*Passo del documento*:

Problema relativo all'esistenza di determinazioni che stabiliscono l'esistenza di certi insiemi

40rob
Non so se è la sezione giusta, volevo porre una domanda di ordine filosofico più che matematico.
Mi chiedevo come si può esprimere tramite qualche condizione logica che un insieme $X$ - che contiene un certo elemento $e$ ed è chiuso rispetto alla funzione $s$ - contiene soltanto elementi del tipo

$e$
$s(e)$
$s(s(e))$
$s(s(s(e)))$
...

con qualche condizione logica (o magari con un'infinità di condizioni logiche separate e non frasi infinite) e senza fare uso intuitivamente dei puntini come ho fatto io adesso.
Io ci ho ragionato un po' e mi sembra non si possa fare proprio in modo alternativo se si esclude che questi oggetti si ripetano (si può escludere affermando magari che $s$ in $X$ è iniettiva e $not exists x in X (s(x) = e)$.
Se dico che $e in X$ $forall x (x in X -> s(x) in X)$ con queste condizioni costringo a stare in $X$ tutti gli elementi della successione (con i puntini di sopra), ma come faccio ad escludere che non ci possa andare a finire altro?
Spesso per riferirsi a questo insieme si usa lo stratagemma degli elementi comuni a tutti gli insiemi che godono delle proprietà che ho scritto prima usando al posto di $X$ un'altra variabile, ma lo stesso questo non esclude che questo minimo rispetto all'inclusione non possa contenere altro a rigor di logica, dipende da che insiemi esistono o abbiamo stabilito che debbano esistere tramite altre determinazioni logiche, e quindi anche qua si ripresenta lo stesso problema, se non abbiamo una condizione per dire che il tale insieme debba esistere (quello dove ci sono soltanto quegli elementi di quel tipo, solo quelli e non altro) come facciamo ad imporre in una teoria che parla di insiemi che debba esistere necessariamente senza far ricorso ai puntini?
Noi riusciamo a capirci, afferriamo cosa vogliamo dire (altrimenti voi ed io non capiremmo nemmeno il problema), ma non ci capiamo in base a qualche espressione linguistica e nemmeno un gruppo di espressioni in questi casi.

Risposte
40rob
"Gi.":
il tuo dubbio è questo qua no?

*Dati del dataset*:
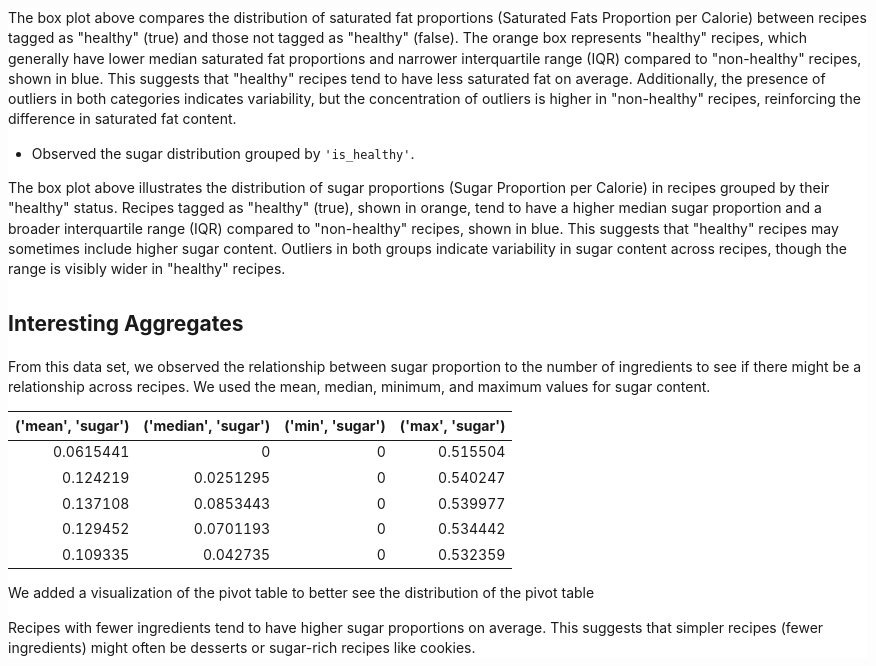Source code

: The box plot above compares the distribution of saturated fat proportions (Saturated Fats Proportion per Calorie) between recipes tagged as "healthy" (true) and those not tagged as "healthy" (false). The orange box represents "healthy" recipes, which generally have lower median saturated fat proportions and narrower interquartile range (IQR) compared to "non-healthy" recipes, shown in blue. This suggests that "healthy" recipes tend to have less saturated fat on average. Additionally, the presence of outliers in both categories indicates variability, but the concentration of outliers is higher in "non-healthy" recipes, reinforcing the difference in saturated fat content.

- Observed the sugar distribution grouped by `'is_healthy'`.


<iframe
src="assets/box_fig2.html"
width="800"
height="550"
frameborder="0"
style="margin: 0; padding: 0; display: block;"
></iframe>
The box plot above illustrates the distribution of sugar proportions (Sugar Proportion per Calorie) in recipes grouped by their "healthy" status. Recipes tagged as "healthy" (true), shown in orange, tend to have a higher median sugar proportion and a broader interquartile range (IQR) compared to "non-healthy" recipes, shown in blue. This suggests that "healthy" recipes may sometimes include higher sugar content. Outliers in both groups indicate variability in sugar content across recipes, though the range is visibly wider in "healthy" recipes.

## Interesting Aggregates
From this data set, we observed the relationship between sugar proportion to the number of ingredients to see if there might be a relationship across recipes. We used the mean, median, minimum, and maximum values for sugar content.

|   ('mean', 'sugar') |   ('median', 'sugar') |   ('min', 'sugar') |   ('max', 'sugar') |
|--------------------:|----------------------:|-------------------:|-------------------:|
|           0.0615441 |             0         |                  0 |           0.515504 |
|           0.124219  |             0.0251295 |                  0 |           0.540247 |
|           0.137108  |             0.0853443 |                  0 |           0.539977 |
|           0.129452  |             0.0701193 |                  0 |           0.534442 |
|           0.109335  |             0.042735  |                  0 |           0.532359 |

We added a visualization of the pivot table to better see the distribution of the pivot table

<iframe
src="assets/sugar_n_fig.html"
width="800"
height="550"
frameborder="0"
style="margin: 0; padding: 0; display: block;"
></iframe>
Recipes with fewer ingredients tend to have higher sugar proportions on average.
This suggests that simpler recipes (fewer ingredients) might often be desserts or sugar-rich recipes like cookies.
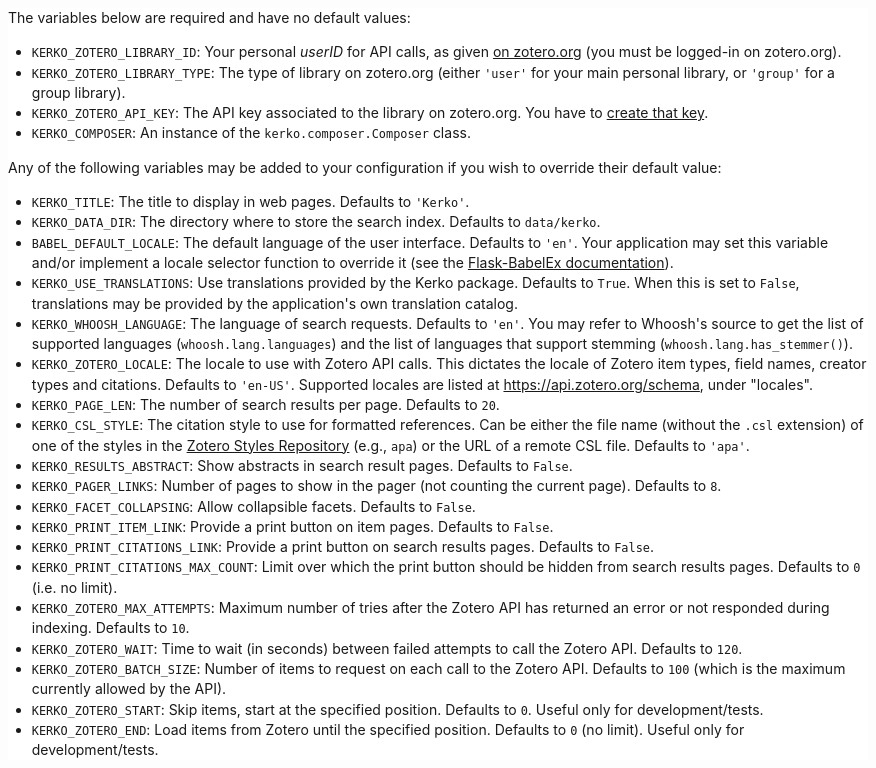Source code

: The variables below are required and have no default values:

* `KERKO_ZOTERO_LIBRARY_ID`: Your personal _userID_ for API calls, as given
  [on zotero.org](https://www.zotero.org/settings/keys) (you must be logged-in
  on zotero.org).
* `KERKO_ZOTERO_LIBRARY_TYPE`: The type of library on zotero.org (either
  `'user'` for your main personal library, or `'group'` for a group library).
* `KERKO_ZOTERO_API_KEY`: The API key associated to the library on zotero.org.
  You have to [create that key](https://www.zotero.org/settings/keys/new).
* `KERKO_COMPOSER`: An instance of the `kerko.composer.Composer` class.

Any of the following variables may be added to your configuration if you wish to
override their default value:

* `KERKO_TITLE`: The title to display in web pages. Defaults to `'Kerko'`.
* `KERKO_DATA_DIR`: The directory where to store the search index. Defaults
  to `data/kerko`.
* `BABEL_DEFAULT_LOCALE`: The default language of the user interface. Defaults
  to `'en'`. Your application may set this variable and/or implement a locale
  selector function to override it (see the [Flask-BabelEx
  documentation][Flask-BabelEx_documentation]).
* `KERKO_USE_TRANSLATIONS`: Use translations provided by the Kerko package.
  Defaults to `True`. When this is set to `False`, translations may be provided
  by the application's own translation catalog.
* `KERKO_WHOOSH_LANGUAGE`: The language of search requests. Defaults to `'en'`.
  You may refer to Whoosh's source to get the list of supported languages
  (`whoosh.lang.languages`) and the list of languages that support stemming
  (`whoosh.lang.has_stemmer()`).
* `KERKO_ZOTERO_LOCALE`: The locale to use with Zotero API calls. This dictates
  the locale of Zotero item types, field names, creator types and citations.
  Defaults to `'en-US'`. Supported locales are listed at
  https://api.zotero.org/schema, under "locales".
* `KERKO_PAGE_LEN`: The number of search results per page. Defaults to `20`.
* `KERKO_CSL_STYLE`: The citation style to use for formatted references. Can be
  either the file name (without the `.csl` extension) of one of the styles in the
  [Zotero Styles Repository][Zotero_styles] (e.g., `apa`) or the URL of a remote
  CSL file. Defaults to `'apa'`.
* `KERKO_RESULTS_ABSTRACT`: Show abstracts in search result pages. Defaults to
  `False`.
* `KERKO_PAGER_LINKS`: Number of pages to show in the pager (not counting the
  current page). Defaults to `8`.
* `KERKO_FACET_COLLAPSING`: Allow collapsible facets. Defaults to `False`.
* `KERKO_PRINT_ITEM_LINK`: Provide a print button on item pages. Defaults to
  `False`.
* `KERKO_PRINT_CITATIONS_LINK`: Provide a print button on search results
  pages. Defaults to `False`.
* `KERKO_PRINT_CITATIONS_MAX_COUNT`: Limit over which the print button should
  be hidden from search results pages. Defaults to `0` (i.e. no limit).
* `KERKO_ZOTERO_MAX_ATTEMPTS`: Maximum number of tries after the Zotero API
  has returned an error or not responded during indexing. Defaults to `10`.
* `KERKO_ZOTERO_WAIT`: Time to wait (in seconds) between failed attempts to
  call the Zotero API. Defaults to `120`.
* `KERKO_ZOTERO_BATCH_SIZE`: Number of items to request on each call to the
  Zotero API. Defaults to `100` (which is the maximum currently allowed by the
  API).
* `KERKO_ZOTERO_START`: Skip items, start at the specified position. Defaults
  to `0`. Useful only for development/tests.
* `KERKO_ZOTERO_END`: Load items from Zotero until the specified position.
  Defaults to `0` (no limit). Useful only for development/tests.


[Babel]: https://pypi.org/project/Babel/
[BM25F]: https://en.wikipedia.org/wiki/Okapi_BM25
[Bootstrap]: https://getbootstrap.com/
[Bootstrap-Flask]: https://pypi.org/project/Bootstrap-Flask/
[Bootstrap-Flask_documentation]: https://bootstrap-flask.readthedocs.io/en/latest/basic.html
[COinS]: https://en.wikipedia.org/wiki/COinS
[COinS_clients]: https://en.wikipedia.org/wiki/COinS#Client_tools
[CSL]: https://citationstyles.org/
[environs]: https://pypi.org/project/environs/
[Flask]: https://pypi.org/project/Flask/
[Flask_blueprint]: https://flask.palletsprojects.com/en/1.1.x/blueprints/
[Flask-BabelEx]: https://pypi.org/project/Flask-BabelEx/
[Flask-BabelEx_documentation]: https://pythonhosted.org/Flask-BabelEx/
[Flask-WTF]: https://pypi.org/project/Flask-WTF/
[FontAwesome]: https://fontawesome.com/icons
[Jinja2]: https://pypi.org/project/Jinja2/
[jQuery]: https://jquery.com/
[Kerko]: https://github.com/whiskyechobravo/kerko
[Kerko_email]: mailto:kerko@whiskyechobravo.com
[Kerko_issues]: https://github.com/whiskyechobravo/kerko/issues
[Kerko_translations]: https://github.com/whiskyechobravo/kerko/tree/master/kerko/translations
[KerkoApp]: https://github.com/whiskyechobravo/kerkoapp
[KerkoApp_demo]: https://demo.kerko.whiskyechobravo.com
[Popper.js]: https://popper.js.org/
[Python]: https://www.python.org/
[Pyzotero]: https://pypi.org/project/Pyzotero/
[Snowball]: https://snowballstem.org/
[virtualenv]: https://virtualenv.pypa.io/en/latest/
[Werkzeug]: https://pypi.org/project/Werkzeug/
[Whisky_Echo_Bravo]: https://whiskyechobravo.com
[Whoosh]: https://pypi.org/project/Whoosh/
[WTForms]: https://pypi.org/project/WTForms/
[Zotero]: https://www.zotero.org/
[Zotero_demo]: https://www.zotero.org/groups/2348869/kerko_demo/items
[Zotero_desktop]: https://www.zotero.org/download/
[Zotero_locales]: https://github.com/citation-style-language/locales
[Zotero_styles]: https://www.zotero.org/styles/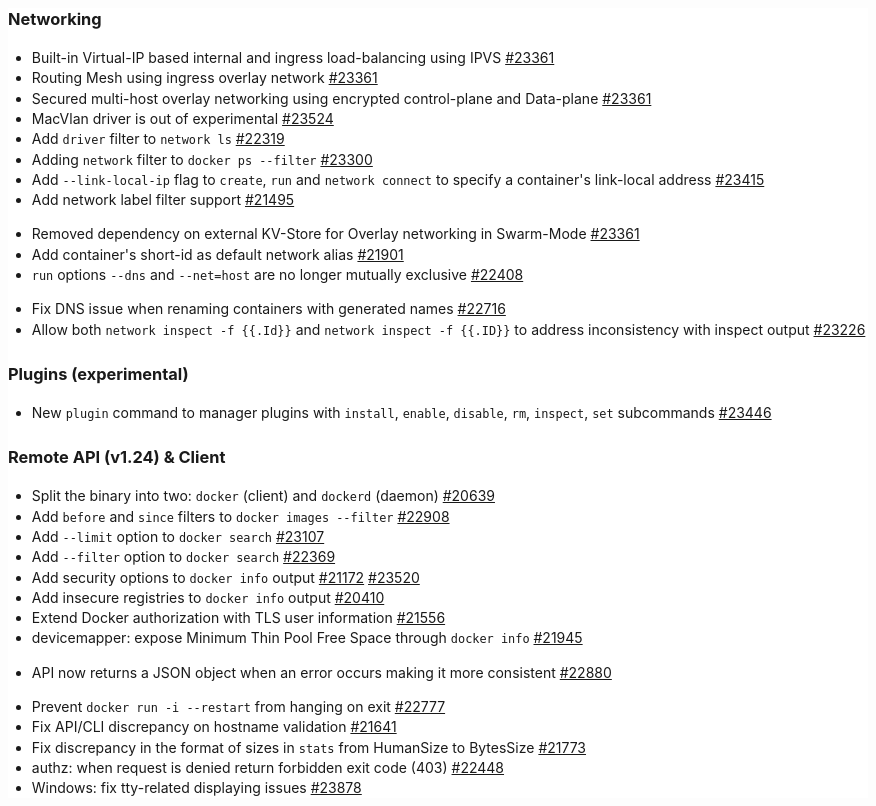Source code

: ### Networking

+ Built-in Virtual-IP based  internal and ingress load-balancing using IPVS [#23361](https://github.com/demonoid81/moby/pull/23361)
+ Routing Mesh using ingress overlay network [#23361](https://github.com/demonoid81/moby/pull/23361)
+ Secured multi-host overlay networking using encrypted control-plane and Data-plane [#23361](https://github.com/demonoid81/moby/pull/23361)
+ MacVlan driver is out of experimental [#23524](https://github.com/demonoid81/moby/pull/23524)
+ Add `driver` filter to `network ls` [#22319](https://github.com/demonoid81/moby/pull/22319)
+ Adding `network` filter to `docker ps --filter` [#23300](https://github.com/demonoid81/moby/pull/23300)
+ Add `--link-local-ip` flag to `create`, `run` and `network connect` to specify a container's link-local address [#23415](https://github.com/demonoid81/moby/pull/23415)
+ Add network label filter support [#21495](https://github.com/demonoid81/moby/pull/21495)
* Removed dependency on external KV-Store for Overlay networking in Swarm-Mode  [#23361](https://github.com/demonoid81/moby/pull/23361)
* Add container's short-id as default network alias [#21901](https://github.com/demonoid81/moby/pull/21901)
* `run` options `--dns` and `--net=host` are no longer mutually exclusive [#22408](https://github.com/demonoid81/moby/pull/22408)
- Fix DNS issue when renaming containers with generated names [#22716](https://github.com/demonoid81/moby/pull/22716)
- Allow both `network inspect -f {{.Id}}` and `network inspect -f {{.ID}}` to address inconsistency with inspect output [#23226](https://github.com/demonoid81/moby/pull/23226)

### Plugins (experimental)

+ New `plugin` command to manager plugins with `install`, `enable`, `disable`, `rm`, `inspect`, `set` subcommands [#23446](https://github.com/demonoid81/moby/pull/23446)

### Remote API (v1.24) & Client

+ Split the binary into two: `docker` (client) and `dockerd` (daemon) [#20639](https://github.com/demonoid81/moby/pull/20639)
+ Add `before` and `since` filters to `docker images --filter` [#22908](https://github.com/demonoid81/moby/pull/22908)
+ Add `--limit` option to `docker search` [#23107](https://github.com/demonoid81/moby/pull/23107)
+ Add `--filter` option to `docker search` [#22369](https://github.com/demonoid81/moby/pull/22369)
+ Add security options to `docker info` output [#21172](https://github.com/demonoid81/moby/pull/21172) [#23520](https://github.com/demonoid81/moby/pull/23520)
+ Add insecure registries to `docker info` output [#20410](https://github.com/demonoid81/moby/pull/20410)
+ Extend Docker authorization with TLS user information [#21556](https://github.com/demonoid81/moby/pull/21556)
+ devicemapper: expose Minimum Thin Pool Free Space through `docker info` [#21945](https://github.com/demonoid81/moby/pull/21945)
* API now returns a JSON object when an error occurs making it more consistent [#22880](https://github.com/demonoid81/moby/pull/22880)
- Prevent `docker run -i --restart` from hanging on exit [#22777](https://github.com/demonoid81/moby/pull/22777)
- Fix API/CLI discrepancy on hostname validation [#21641](https://github.com/demonoid81/moby/pull/21641)
- Fix discrepancy in the format of sizes in `stats` from HumanSize to BytesSize [#21773](https://github.com/demonoid81/moby/pull/21773)
- authz: when request is denied return forbidden exit code (403) [#22448](https://github.com/demonoid81/moby/pull/22448)
- Windows: fix tty-related displaying issues [#23878](https://github.com/demonoid81/moby/pull/23878)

*Consegna 1*: Stabilisci se ciascuna affermazione concorda con il post sull'esistenza degli insiemi, rispondendo sì o no e citando le parole decisive del post: (a) l'autore dichiara che la sua domanda è più filosofica che matematica; (b) per escludere le ripetizioni l'autore propone di affermare che $s$ in $X$ è suriettiva; (c) l'autore è certo di aver scritto nella sezione giusta.
*Consegna 2*: Ricopia il tratto del post sull'esistenza degli insiemi che comincia con le parole "Problema relativo all'esistenza" e si chiude dopo "più che matematico.", cambiando "sezione" in "categoria".
*Consegna 3*: Prosegui il post sull'esistenza degli insiemi, riprendendo subito dopo l'ultima frase riportata.
Per svolgere le consegne non occorre consultare i dati.

*Risultato 1*:
(a) Sì: "volevo porre una domanda di ordine filosofico più che matematico".
(b) No: "si può escludere affermando magari che $s$ in $X$ è iniettiva".
(c) No: "Non so se è la sezione giusta".

*Risultato 2*:
Problema relativo all'esistenza di determinazioni che stabiliscono l'esistenza di certi insiemi

40rob
Non so se è la categoria giusta, volevo porre una domanda di ordine filosofico più che matematico.

*Risultato 3*:
Leggi qua : https://mathoverflow.net/questions/1011 ... al-numbers


Sto dicendo che il concetto "essere un oggetto raggiungibile da $0$" non è ben definibile senza presupporre già qualcosa di analogo (l'espressione di prima che ho usato se si volesse formalizzare bene non si riuscirebbe a farlo). Se cerchiamo di definirlo al secondo ordine con gli assiomi dell'aritmetica si può essere certi che non ci va a finire altro solo se si presuppone che tra le "P" del principio di induzione ci finisce anche una proprietà del genere (per definirla dobbiamo presupporla), se questa cosa qua non si presuppone a monte, non si può mai escludere che i modelli siano fatti diversamente anche se sono tutti isomorfi.
informalmente si applica un'operazione e poi dopo aver mostrato un elenco che continua con i puntini si dice "nient'altro è un numero", ora questa per me non è una definizione vera e propria, ci capiamo, si spera, ma non è una definizione.
Per poter dire nient'altro dovrei poter comunicare "se una cosa è diversa da a, b e c non è un numero", ma l'elenco qua è infinito, per dire poi a te che "Una cosa è diversa da $0$ e è diversa $s(0)$ e è diversa $s(s(0))$, ... allora non è un numero", devo usare un'espressione infinita e non tante finite.
Si può poi dire magari "Affinché $n$ sia un numero, $n$ deve essere uguale ad una cosa che viene fuori applicando a $0$ un numero finito di volte successore", ma è ancora una definizione circolare che rimanda a "numero finito" che è una collezione (o proprietà) analoga a quella che si vuol caratterizzare.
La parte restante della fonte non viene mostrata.